═══ Given records

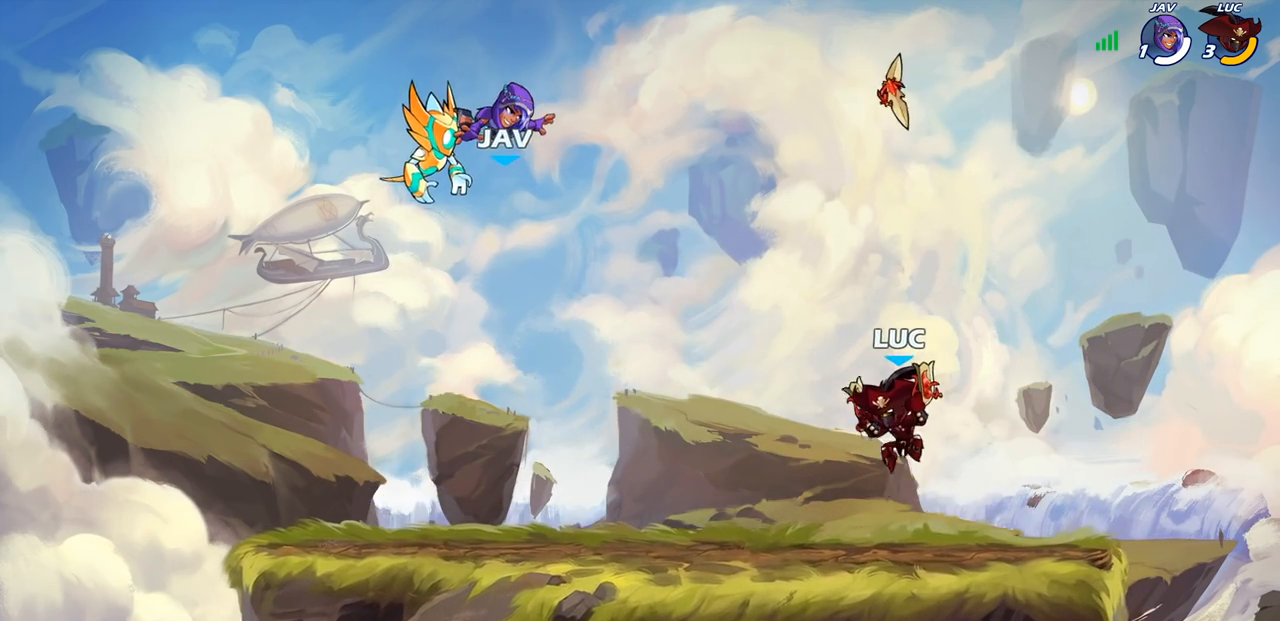
{"buttons": [], "left_stick": "center", "right_stick": "center", "events": []}
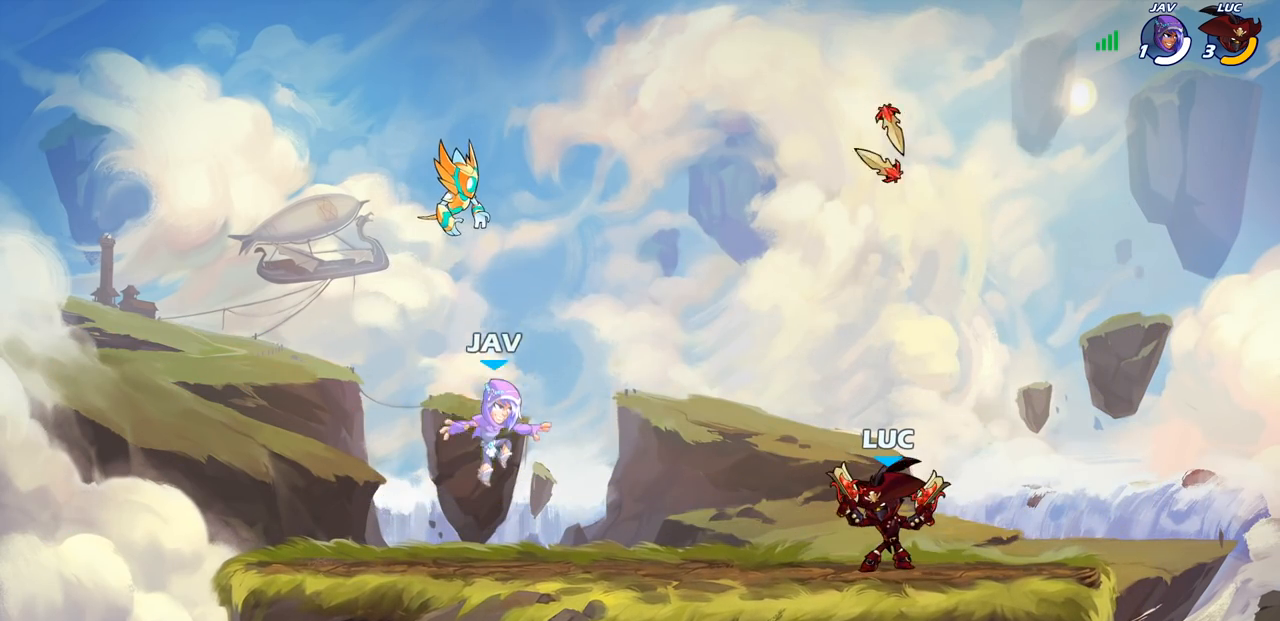
{"buttons": [], "left_stick": "center", "right_stick": "center", "events": [[217, "CROSS", "down"], [267, "left_stick", "up"], [300, "CROSS", "up"], [383, "left_stick", "center"]]}
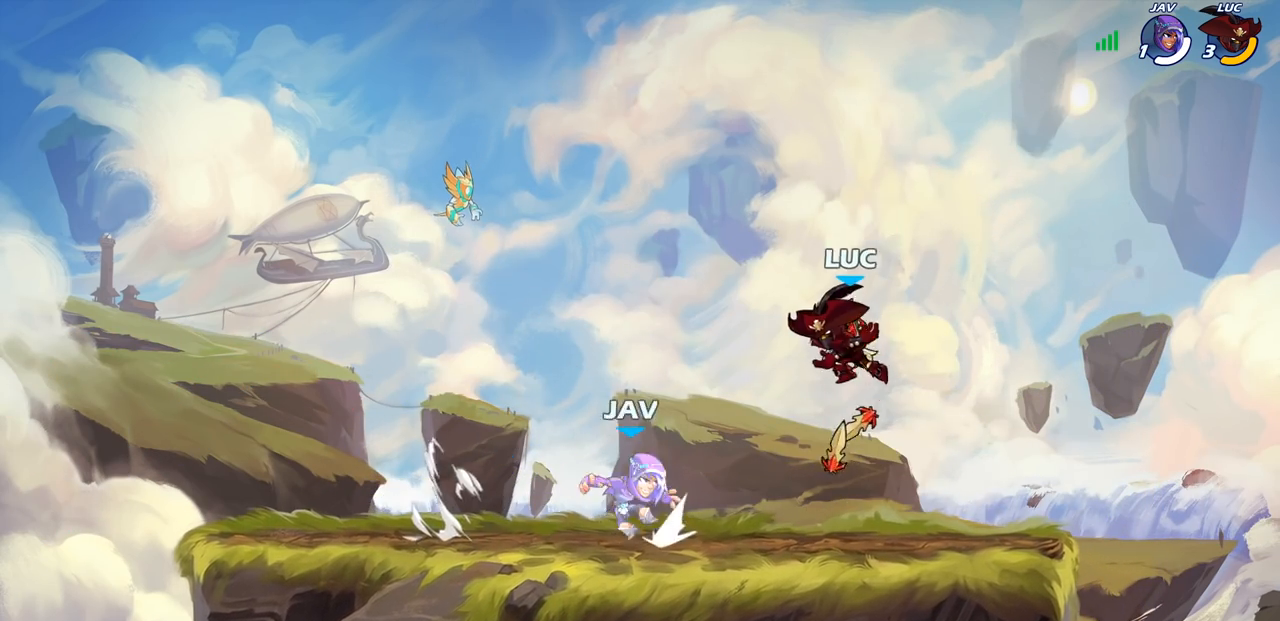
{"buttons": [], "left_stick": "down", "right_stick": "center", "events": [[400, "left_stick", "down"]]}
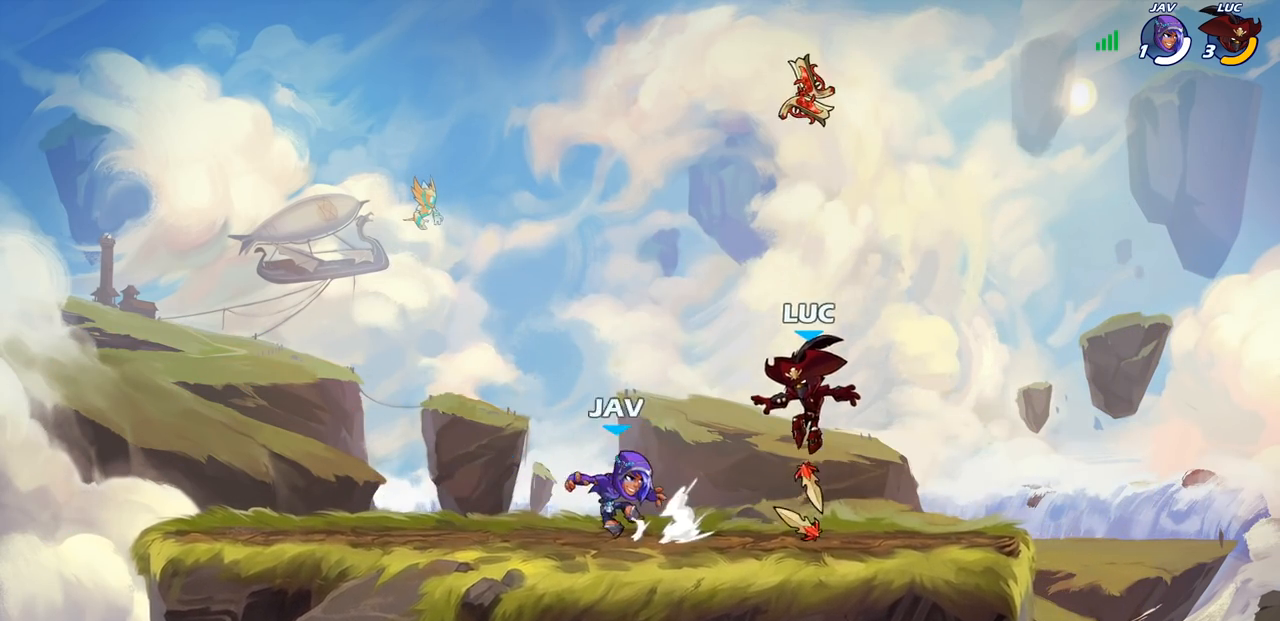
{"buttons": ["CIRCLE"], "left_stick": "down", "right_stick": "center", "events": [[33, "CROSS", "down"], [33, "left_stick", "right"], [167, "CROSS", "up"], [483, "left_stick", "down"], [500, "CIRCLE", "down"]]}
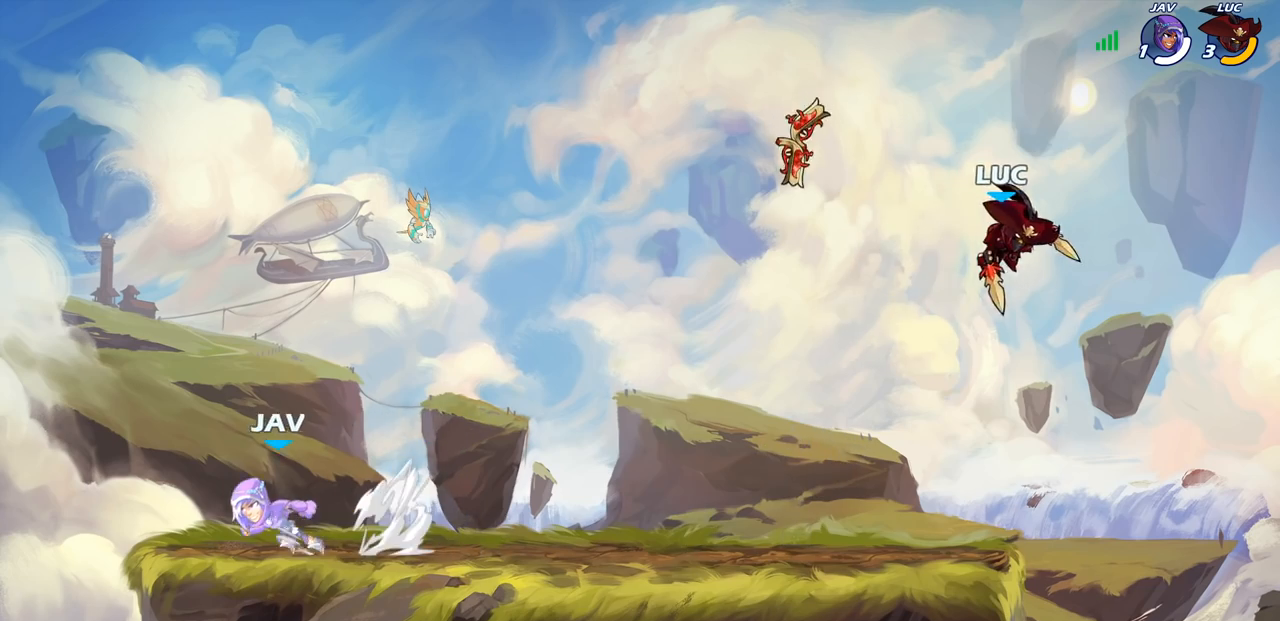
{"buttons": ["CIRCLE"], "left_stick": "down-left", "right_stick": "center", "events": [[50, "left_stick", "down-left"]]}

══════

**Your objective**
Copy the records above precisely, and leave every image out of the copy.

**Answer for this exercise**
{"buttons": [], "left_stick": "center", "right_stick": "center", "events": []}
{"buttons": [], "left_stick": "center", "right_stick": "center", "events": [[217, "CROSS", "down"], [267, "left_stick", "up"], [300, "CROSS", "up"], [383, "left_stick", "center"]]}
{"buttons": [], "left_stick": "down", "right_stick": "center", "events": [[400, "left_stick", "down"]]}
{"buttons": ["CIRCLE"], "left_stick": "down", "right_stick": "center", "events": [[33, "CROSS", "down"], [33, "left_stick", "right"], [167, "CROSS", "up"], [483, "left_stick", "down"], [500, "CIRCLE", "down"]]}
{"buttons": ["CIRCLE"], "left_stick": "down-left", "right_stick": "center", "events": [[50, "left_stick", "down-left"]]}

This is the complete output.